Outside of donations, the survey looked at general technology use. A majority of donors across generations say they use smartphones. Boomers are the only generation to still have a majority say they used a desktop computer in 2022, and even that share fell — from 63 percent in 2016 to 52 percent. Desktop usage hovered around 35 percent in 2022 for Gen Z, millennials, and Gen X.
With such high proportions of each generation using smartphones — including 87 percent of boomers in 2022 — nonprofits need to provide donors with email messages and donation forms that are easy to read and use on a phone. “Always design for mobile first,” Dunham advises.

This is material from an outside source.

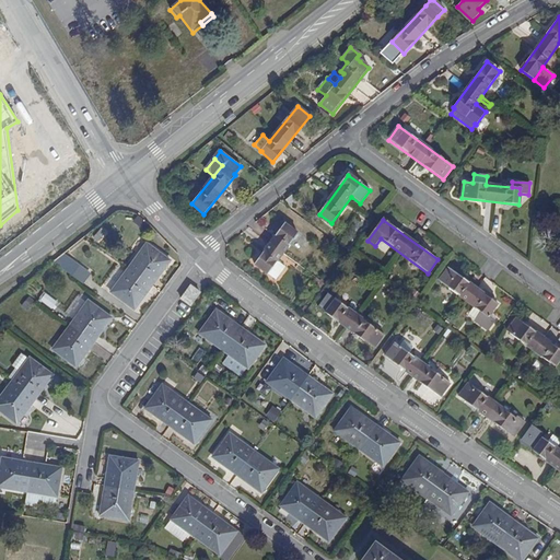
[(284,225),(255,265),(276,280),(286,267),(278,261),(296,234),(284,225)]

Donors are also reaching charity’s websites on their smartphones through QR codes — a technology that Dunham says was “on the trash heap” before the pandemic began. However, QR codes’ popularity is concentrated among younger donors. Near equal shares — 47 percent and 46 percent — of Gen Z and millennials say they’ve visited a nonprofit’s website through a QR code. However, 26 percent of Gen X donors and just 6 percent of boomer donors said the same.
A majority of millennial, Gen X, and boomer donors have been making contributions to charities online since 2016. By 2022, online giving had increased by roughly 10 percentage points across the board — and millennials, Gen X, and boomers were making more online donations per year.
While the survey did not include 2016 data on the number of online gifts the youngest donors made in 2016, Gen Z posted the most online gifts in 2022: 11.4, on average. Millennials upped their annual number of online gifts from an average of 4.1 to 7.7, while Gen X donors increased theirs from 3.6 to 6.3, and boomers from 4 to 8.3.